EXERCISE BRIEF: Repeat the whole listing exactly as written.

GIVEN ENTRIES:
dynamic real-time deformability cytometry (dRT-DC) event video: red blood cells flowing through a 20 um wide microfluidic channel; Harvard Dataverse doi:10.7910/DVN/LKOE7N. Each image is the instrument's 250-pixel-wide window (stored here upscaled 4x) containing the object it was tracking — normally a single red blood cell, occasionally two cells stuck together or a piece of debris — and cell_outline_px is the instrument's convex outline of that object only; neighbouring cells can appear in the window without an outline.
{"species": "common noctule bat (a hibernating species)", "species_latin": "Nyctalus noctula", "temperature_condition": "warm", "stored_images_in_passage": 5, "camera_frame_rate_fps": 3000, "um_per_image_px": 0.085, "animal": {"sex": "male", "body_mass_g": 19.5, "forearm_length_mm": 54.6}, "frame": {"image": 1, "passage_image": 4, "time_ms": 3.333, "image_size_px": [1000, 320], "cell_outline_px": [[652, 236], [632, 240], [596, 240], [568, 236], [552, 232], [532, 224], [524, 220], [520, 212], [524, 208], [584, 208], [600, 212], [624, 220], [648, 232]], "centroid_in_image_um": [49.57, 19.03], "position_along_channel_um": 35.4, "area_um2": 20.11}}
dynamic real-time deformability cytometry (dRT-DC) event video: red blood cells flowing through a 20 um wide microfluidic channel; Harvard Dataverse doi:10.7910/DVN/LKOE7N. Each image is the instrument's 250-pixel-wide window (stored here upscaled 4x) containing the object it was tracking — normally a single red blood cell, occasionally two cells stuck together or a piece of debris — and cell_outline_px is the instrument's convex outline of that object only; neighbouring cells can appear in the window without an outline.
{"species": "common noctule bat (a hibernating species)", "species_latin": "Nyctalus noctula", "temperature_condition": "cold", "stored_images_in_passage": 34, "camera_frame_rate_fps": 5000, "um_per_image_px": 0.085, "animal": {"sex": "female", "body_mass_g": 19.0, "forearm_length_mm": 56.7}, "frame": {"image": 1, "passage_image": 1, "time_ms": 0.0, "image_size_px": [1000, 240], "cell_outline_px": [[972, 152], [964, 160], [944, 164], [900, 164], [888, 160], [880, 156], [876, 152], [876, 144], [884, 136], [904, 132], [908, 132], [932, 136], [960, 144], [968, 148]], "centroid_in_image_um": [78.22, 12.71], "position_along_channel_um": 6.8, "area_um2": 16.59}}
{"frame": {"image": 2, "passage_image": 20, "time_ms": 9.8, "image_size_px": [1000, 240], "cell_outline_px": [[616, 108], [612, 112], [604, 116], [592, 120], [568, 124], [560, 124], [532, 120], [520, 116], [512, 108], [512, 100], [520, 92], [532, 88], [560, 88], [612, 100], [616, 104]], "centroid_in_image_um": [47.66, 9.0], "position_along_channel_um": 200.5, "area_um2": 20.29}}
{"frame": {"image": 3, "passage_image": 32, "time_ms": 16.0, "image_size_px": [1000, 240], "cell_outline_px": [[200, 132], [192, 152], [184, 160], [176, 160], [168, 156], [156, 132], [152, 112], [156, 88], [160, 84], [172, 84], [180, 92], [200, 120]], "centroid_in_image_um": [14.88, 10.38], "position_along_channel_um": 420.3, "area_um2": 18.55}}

ANSWER BELOW:
dynamic real-time deformability cytometry (dRT-DC) event video: red blood cells flowing through a 20 um wide microfluidic channel; Harvard Dataverse doi:10.7910/DVN/LKOE7N. Each image is the instrument's 250-pixel-wide window (stored here upscaled 4x) containing the object it was tracking — normally a single red blood cell, occasionally two cells stuck together or a piece of debris — and cell_outline_px is the instrument's convex outline of that object only; neighbouring cells can appear in the window without an outline.
{"species": "common noctule bat (a hibernating species)", "species_latin": "Nyctalus noctula", "temperature_condition": "warm", "stored_images_in_passage": 5, "camera_frame_rate_fps": 3000, "um_per_image_px": 0.085, "animal": {"sex": "male", "body_mass_g": 19.5, "forearm_length_mm": 54.6}, "frame": {"image": 1, "passage_image": 4, "time_ms": 3.333, "image_size_px": [1000, 320], "cell_outline_px": [[652, 236], [632, 240], [596, 240], [568, 236], [552, 232], [532, 224], [524, 220], [520, 212], [524, 208], [584, 208], [600, 212], [624, 220], [648, 232]], "centroid_in_image_um": [49.57, 19.03], "position_along_channel_um": 35.4, "area_um2": 20.11}}
dynamic real-time deformability cytometry (dRT-DC) event video: red blood cells flowing through a 20 um wide microfluidic channel; Harvard Dataverse doi:10.7910/DVN/LKOE7N. Each image is the instrument's 250-pixel-wide window (stored here upscaled 4x) containing the object it was tracking — normally a single red blood cell, occasionally two cells stuck together or a piece of debris — and cell_outline_px is the instrument's convex outline of that object only; neighbouring cells can appear in the window without an outline.
{"species": "common noctule bat (a hibernating species)", "species_latin": "Nyctalus noctula", "temperature_condition": "cold", "stored_images_in_passage": 34, "camera_frame_rate_fps": 5000, "um_per_image_px": 0.085, "animal": {"sex": "female", "body_mass_g": 19.0, "forearm_length_mm": 56.7}, "frame": {"image": 1, "passage_image": 1, "time_ms": 0.0, "image_size_px": [1000, 240], "cell_outline_px": [[972, 152], [964, 160], [944, 164], [900, 164], [888, 160], [880, 156], [876, 152], [876, 144], [884, 136], [904, 132], [908, 132], [932, 136], [960, 144], [968, 148]], "centroid_in_image_um": [78.22, 12.71], "position_along_channel_um": 6.8, "area_um2": 16.59}}
{"frame": {"image": 2, "passage_image": 20, "time_ms": 9.8, "image_size_px": [1000, 240], "cell_outline_px": [[616, 108], [612, 112], [604, 116], [592, 120], [568, 124], [560, 124], [532, 120], [520, 116], [512, 108], [512, 100], [520, 92], [532, 88], [560, 88], [612, 100], [616, 104]], "centroid_in_image_um": [47.66, 9.0], "position_along_channel_um": 200.5, "area_um2": 20.29}}
{"frame": {"image": 3, "passage_image": 32, "time_ms": 16.0, "image_size_px": [1000, 240], "cell_outline_px": [[200, 132], [192, 152], [184, 160], [176, 160], [168, 156], [156, 132], [152, 112], [156, 88], [160, 84], [172, 84], [180, 92], [200, 120]], "centroid_in_image_um": [14.88, 10.38], "position_along_channel_um": 420.3, "area_um2": 18.55}}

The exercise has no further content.